■ **RECORDS FOR THIS EXERCISE**
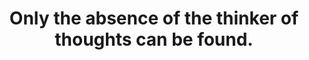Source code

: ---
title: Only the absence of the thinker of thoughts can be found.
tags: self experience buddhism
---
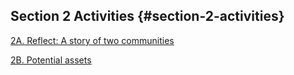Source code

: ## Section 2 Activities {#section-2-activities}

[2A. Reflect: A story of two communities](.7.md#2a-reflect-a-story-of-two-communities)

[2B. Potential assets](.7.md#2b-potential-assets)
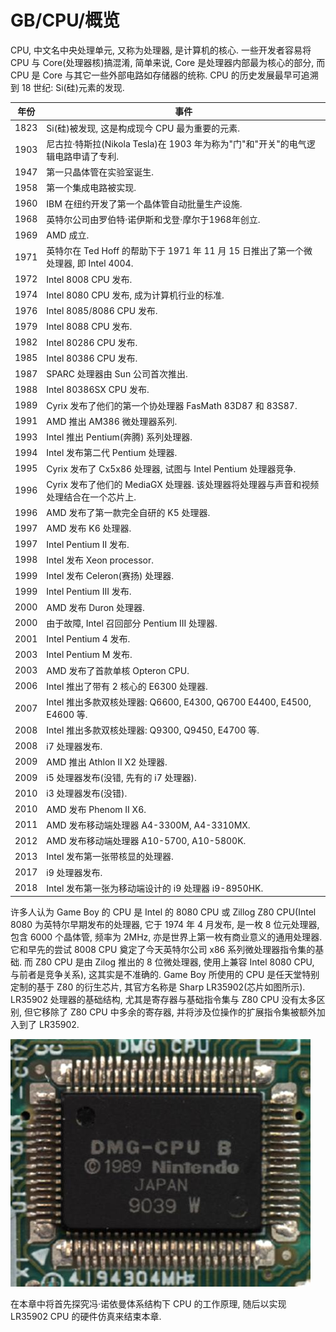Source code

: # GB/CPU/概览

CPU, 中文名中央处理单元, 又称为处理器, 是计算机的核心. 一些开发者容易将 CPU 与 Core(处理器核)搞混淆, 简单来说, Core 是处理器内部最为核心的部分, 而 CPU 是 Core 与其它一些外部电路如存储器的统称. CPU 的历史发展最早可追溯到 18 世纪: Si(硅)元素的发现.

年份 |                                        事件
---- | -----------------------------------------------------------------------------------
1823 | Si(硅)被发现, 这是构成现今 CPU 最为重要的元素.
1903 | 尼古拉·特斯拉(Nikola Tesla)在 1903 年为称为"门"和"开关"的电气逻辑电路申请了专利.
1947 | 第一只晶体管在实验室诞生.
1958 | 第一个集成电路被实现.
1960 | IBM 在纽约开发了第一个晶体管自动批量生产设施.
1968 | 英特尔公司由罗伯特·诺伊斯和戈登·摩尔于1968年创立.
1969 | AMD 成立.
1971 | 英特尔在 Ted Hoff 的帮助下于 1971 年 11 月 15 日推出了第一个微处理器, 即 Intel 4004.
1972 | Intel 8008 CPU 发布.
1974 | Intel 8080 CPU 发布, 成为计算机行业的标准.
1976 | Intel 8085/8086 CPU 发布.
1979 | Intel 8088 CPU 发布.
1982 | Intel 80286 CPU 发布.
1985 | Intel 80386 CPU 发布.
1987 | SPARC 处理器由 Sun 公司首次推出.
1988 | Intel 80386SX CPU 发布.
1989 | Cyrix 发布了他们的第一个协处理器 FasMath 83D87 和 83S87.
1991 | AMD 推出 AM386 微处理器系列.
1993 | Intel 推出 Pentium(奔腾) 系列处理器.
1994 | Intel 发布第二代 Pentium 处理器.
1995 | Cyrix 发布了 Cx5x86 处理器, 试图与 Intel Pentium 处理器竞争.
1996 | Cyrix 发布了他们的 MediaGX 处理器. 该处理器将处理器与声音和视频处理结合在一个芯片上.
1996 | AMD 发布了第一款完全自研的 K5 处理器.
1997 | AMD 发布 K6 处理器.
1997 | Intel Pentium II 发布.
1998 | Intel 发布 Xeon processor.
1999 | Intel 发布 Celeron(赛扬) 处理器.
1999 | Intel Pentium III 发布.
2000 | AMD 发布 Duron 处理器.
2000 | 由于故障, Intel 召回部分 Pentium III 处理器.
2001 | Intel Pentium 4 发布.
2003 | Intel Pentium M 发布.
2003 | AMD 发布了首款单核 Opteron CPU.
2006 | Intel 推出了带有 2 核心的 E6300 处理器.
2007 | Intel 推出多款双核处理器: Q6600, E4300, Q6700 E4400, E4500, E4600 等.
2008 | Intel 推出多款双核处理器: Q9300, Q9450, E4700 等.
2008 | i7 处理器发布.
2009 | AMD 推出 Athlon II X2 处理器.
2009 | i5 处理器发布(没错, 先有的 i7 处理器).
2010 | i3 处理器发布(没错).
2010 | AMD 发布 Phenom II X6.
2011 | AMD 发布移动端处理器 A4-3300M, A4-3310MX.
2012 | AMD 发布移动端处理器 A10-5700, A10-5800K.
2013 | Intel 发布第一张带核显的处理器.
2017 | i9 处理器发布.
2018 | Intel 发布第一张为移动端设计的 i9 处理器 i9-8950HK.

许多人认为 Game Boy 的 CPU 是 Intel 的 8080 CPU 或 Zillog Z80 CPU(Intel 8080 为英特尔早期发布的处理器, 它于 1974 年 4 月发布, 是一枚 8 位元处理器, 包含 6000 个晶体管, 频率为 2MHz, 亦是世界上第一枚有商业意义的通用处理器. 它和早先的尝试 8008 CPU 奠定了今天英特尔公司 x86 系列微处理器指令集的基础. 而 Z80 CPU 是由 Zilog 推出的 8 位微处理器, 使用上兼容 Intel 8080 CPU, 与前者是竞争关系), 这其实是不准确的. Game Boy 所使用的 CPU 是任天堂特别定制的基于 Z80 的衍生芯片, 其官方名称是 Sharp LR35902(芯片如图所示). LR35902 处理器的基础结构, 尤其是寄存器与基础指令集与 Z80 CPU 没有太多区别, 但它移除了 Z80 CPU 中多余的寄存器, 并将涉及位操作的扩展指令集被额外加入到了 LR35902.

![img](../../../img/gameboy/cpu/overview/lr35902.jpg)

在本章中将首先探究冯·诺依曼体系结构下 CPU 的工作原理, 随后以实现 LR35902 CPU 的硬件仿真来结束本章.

---

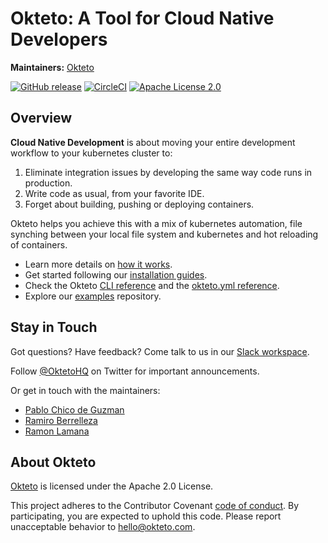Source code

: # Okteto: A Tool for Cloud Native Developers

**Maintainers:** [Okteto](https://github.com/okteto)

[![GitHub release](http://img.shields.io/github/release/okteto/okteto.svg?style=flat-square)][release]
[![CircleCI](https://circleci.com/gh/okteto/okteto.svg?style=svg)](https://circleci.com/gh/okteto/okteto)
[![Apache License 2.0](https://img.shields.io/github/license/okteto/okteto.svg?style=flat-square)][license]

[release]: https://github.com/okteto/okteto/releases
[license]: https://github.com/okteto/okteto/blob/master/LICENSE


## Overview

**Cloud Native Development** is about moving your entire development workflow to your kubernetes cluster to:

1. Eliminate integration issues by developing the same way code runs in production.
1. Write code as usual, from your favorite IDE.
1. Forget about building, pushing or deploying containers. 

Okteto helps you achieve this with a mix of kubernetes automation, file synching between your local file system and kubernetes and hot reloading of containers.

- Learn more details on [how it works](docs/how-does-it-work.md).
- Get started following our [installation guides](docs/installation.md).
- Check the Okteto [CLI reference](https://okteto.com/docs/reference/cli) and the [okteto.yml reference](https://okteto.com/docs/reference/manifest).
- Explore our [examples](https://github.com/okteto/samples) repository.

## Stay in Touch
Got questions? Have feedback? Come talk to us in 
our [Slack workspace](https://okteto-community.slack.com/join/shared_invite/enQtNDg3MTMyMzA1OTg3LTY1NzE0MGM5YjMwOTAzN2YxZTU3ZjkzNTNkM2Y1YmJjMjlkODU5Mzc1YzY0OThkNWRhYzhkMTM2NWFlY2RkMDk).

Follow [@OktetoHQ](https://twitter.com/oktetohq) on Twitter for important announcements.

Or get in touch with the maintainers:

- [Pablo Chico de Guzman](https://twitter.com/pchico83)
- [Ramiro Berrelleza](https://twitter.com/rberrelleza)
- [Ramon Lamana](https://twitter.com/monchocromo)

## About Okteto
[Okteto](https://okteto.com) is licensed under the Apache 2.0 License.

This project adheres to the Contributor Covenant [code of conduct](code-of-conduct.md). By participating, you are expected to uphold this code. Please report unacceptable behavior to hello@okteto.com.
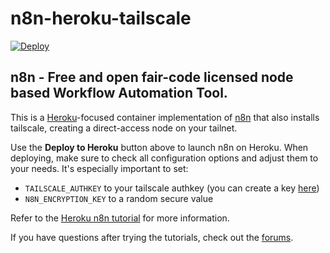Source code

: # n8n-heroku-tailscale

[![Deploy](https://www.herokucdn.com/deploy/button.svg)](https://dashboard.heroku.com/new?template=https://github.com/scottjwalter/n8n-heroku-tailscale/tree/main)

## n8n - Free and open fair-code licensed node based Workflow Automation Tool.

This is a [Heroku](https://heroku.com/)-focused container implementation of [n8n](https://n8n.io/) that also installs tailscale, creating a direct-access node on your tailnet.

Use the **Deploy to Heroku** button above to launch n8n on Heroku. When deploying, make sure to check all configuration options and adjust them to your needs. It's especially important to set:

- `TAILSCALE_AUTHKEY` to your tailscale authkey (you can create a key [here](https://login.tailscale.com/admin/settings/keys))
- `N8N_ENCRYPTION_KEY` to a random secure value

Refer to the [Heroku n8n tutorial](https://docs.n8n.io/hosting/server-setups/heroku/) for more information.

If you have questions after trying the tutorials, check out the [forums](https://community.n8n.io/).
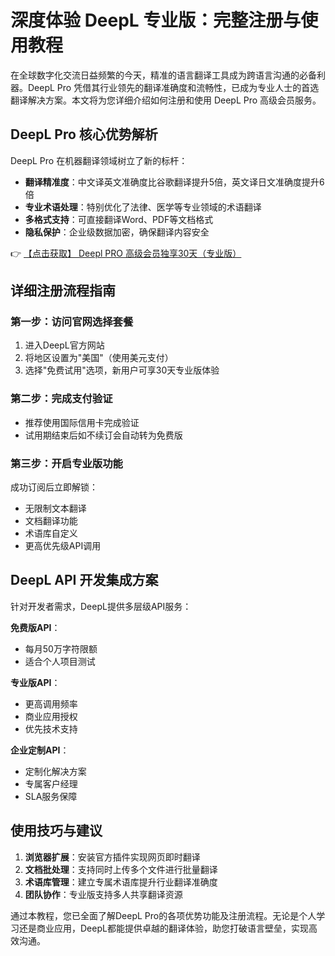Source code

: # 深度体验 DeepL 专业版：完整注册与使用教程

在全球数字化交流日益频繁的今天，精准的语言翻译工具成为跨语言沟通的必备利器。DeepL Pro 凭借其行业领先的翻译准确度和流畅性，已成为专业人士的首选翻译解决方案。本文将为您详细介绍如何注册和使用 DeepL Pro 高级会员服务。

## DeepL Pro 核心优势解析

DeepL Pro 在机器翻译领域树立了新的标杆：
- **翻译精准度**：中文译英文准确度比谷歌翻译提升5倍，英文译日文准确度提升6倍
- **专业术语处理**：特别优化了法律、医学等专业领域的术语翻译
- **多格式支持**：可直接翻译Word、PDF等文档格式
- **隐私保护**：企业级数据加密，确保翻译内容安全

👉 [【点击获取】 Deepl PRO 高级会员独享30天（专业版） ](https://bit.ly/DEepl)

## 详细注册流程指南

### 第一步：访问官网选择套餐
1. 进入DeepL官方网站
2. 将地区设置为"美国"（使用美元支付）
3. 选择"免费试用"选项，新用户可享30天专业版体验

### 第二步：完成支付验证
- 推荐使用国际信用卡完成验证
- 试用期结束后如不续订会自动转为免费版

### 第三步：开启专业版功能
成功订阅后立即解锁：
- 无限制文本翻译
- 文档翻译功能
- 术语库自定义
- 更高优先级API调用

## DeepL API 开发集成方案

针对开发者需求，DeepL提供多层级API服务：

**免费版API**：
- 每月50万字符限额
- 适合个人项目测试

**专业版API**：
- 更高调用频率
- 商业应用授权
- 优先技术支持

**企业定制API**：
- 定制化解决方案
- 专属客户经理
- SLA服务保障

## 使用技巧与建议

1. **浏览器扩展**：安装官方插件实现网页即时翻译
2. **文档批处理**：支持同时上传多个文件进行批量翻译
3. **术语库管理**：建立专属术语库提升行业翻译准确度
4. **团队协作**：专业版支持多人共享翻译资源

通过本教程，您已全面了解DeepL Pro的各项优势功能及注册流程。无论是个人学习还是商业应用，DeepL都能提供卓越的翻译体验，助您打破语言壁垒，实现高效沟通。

...

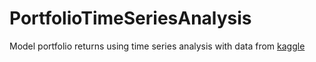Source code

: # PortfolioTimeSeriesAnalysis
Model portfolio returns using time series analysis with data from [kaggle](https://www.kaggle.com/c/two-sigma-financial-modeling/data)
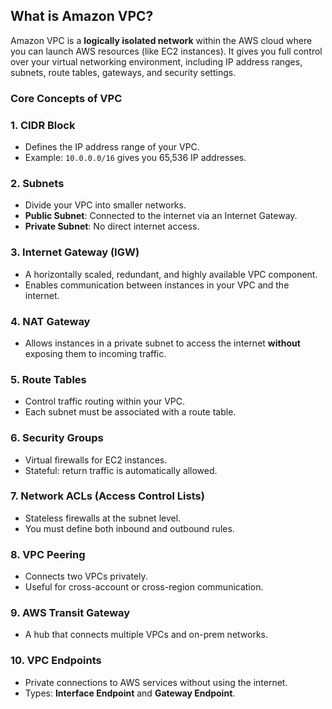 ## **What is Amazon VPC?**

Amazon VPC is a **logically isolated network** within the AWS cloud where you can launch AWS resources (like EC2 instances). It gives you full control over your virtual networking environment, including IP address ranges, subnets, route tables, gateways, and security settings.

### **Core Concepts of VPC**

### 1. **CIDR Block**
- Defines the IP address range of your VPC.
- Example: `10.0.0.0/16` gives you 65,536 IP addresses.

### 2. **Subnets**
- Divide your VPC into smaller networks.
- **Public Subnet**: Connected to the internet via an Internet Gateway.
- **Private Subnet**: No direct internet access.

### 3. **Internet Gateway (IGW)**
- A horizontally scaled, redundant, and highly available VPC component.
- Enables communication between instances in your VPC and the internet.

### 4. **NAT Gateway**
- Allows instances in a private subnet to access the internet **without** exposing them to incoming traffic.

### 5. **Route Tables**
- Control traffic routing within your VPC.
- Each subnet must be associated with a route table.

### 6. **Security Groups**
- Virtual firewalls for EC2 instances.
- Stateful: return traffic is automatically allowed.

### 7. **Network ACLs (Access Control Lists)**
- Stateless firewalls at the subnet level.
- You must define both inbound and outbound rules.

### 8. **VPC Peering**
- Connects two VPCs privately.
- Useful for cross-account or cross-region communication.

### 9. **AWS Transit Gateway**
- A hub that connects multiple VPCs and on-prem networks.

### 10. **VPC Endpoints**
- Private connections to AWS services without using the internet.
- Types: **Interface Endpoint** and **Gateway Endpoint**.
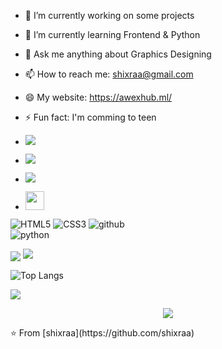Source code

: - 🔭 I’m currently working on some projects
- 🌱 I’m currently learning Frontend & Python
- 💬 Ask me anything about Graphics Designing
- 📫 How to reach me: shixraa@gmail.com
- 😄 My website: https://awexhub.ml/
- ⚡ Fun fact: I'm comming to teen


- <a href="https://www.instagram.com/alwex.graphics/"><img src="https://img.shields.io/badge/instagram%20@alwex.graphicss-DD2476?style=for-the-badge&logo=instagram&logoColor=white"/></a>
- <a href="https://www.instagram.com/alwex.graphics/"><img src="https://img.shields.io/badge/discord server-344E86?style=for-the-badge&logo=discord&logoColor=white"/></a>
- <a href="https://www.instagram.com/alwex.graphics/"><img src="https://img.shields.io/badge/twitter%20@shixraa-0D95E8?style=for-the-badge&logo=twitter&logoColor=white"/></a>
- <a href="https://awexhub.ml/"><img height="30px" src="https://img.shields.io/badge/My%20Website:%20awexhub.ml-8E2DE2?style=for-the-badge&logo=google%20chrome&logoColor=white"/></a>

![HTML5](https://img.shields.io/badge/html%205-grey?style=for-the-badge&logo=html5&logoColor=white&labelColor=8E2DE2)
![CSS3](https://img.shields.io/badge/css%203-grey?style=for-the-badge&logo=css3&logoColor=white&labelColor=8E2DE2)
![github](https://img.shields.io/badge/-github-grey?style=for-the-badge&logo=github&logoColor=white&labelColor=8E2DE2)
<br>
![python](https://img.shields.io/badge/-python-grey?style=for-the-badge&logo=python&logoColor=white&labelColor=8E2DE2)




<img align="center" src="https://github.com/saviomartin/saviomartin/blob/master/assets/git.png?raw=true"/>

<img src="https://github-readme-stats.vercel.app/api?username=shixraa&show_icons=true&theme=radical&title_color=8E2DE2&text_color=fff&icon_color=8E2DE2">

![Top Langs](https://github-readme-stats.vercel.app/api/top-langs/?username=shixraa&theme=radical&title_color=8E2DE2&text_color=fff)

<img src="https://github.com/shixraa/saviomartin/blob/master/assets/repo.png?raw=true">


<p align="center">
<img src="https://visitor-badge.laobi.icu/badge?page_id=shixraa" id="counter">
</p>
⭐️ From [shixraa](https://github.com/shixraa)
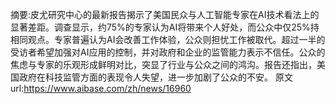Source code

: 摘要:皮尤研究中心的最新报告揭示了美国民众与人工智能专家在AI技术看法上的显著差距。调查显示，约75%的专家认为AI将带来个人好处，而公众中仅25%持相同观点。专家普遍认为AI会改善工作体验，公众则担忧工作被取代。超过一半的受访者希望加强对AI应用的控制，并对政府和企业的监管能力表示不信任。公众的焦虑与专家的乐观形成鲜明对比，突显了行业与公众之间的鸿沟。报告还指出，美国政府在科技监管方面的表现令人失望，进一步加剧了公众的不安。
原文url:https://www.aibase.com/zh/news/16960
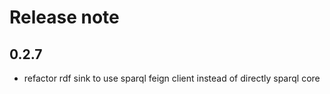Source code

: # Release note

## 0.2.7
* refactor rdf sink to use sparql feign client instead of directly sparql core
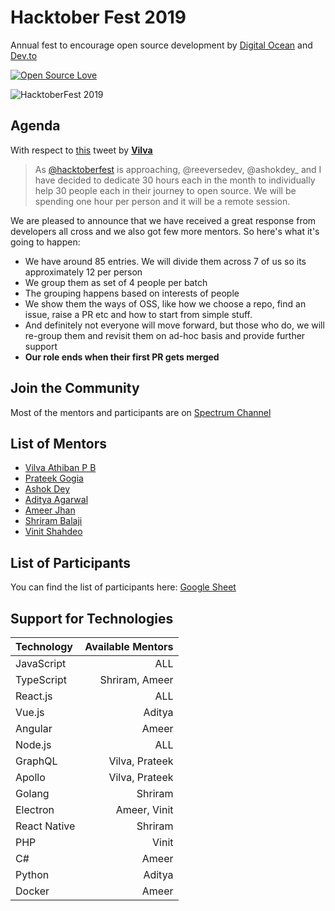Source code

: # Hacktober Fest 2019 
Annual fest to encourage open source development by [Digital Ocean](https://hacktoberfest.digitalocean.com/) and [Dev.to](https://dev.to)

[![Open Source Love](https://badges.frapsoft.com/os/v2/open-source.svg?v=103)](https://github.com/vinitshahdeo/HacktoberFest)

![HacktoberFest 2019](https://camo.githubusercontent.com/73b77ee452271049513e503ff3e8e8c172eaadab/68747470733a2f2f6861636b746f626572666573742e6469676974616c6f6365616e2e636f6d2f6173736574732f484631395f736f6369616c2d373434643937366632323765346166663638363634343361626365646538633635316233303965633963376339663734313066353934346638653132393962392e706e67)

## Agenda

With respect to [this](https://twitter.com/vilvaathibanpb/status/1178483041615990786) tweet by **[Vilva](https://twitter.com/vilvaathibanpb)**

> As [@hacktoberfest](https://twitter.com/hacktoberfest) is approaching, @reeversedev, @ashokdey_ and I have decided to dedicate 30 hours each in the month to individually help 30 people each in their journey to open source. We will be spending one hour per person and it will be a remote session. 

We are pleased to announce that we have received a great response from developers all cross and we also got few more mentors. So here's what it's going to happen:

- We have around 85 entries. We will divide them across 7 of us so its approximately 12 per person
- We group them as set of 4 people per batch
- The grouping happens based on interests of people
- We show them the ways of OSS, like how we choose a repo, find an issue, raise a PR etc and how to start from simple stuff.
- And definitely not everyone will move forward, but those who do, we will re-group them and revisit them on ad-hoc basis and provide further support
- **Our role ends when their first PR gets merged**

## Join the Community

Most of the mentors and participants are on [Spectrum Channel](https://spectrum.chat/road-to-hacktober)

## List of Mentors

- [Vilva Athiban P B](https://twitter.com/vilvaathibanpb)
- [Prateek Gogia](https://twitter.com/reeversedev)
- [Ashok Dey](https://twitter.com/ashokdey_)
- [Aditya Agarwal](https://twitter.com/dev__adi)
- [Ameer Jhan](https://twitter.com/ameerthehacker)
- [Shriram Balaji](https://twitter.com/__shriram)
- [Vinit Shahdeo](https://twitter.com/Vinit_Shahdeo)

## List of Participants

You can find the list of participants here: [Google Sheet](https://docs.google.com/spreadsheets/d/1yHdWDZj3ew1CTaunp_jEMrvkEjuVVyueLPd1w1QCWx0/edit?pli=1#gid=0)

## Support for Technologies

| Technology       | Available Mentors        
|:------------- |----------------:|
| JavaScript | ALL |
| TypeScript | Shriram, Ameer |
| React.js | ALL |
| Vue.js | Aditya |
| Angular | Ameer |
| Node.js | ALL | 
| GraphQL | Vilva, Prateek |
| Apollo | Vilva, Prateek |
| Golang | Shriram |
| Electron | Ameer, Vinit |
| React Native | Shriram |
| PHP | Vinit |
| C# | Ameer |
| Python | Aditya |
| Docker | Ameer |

■ **AIM OF THE TASK**
In the data above, find each line that uses the string "处理器发布". Copy it.

■ **EXERCISE SOLUTION**
2008 | i7 处理器发布.
2009 | i5 处理器发布(没错, 先有的 i7 处理器).
2010 | i3 处理器发布(没错).
2017 | i9 处理器发布.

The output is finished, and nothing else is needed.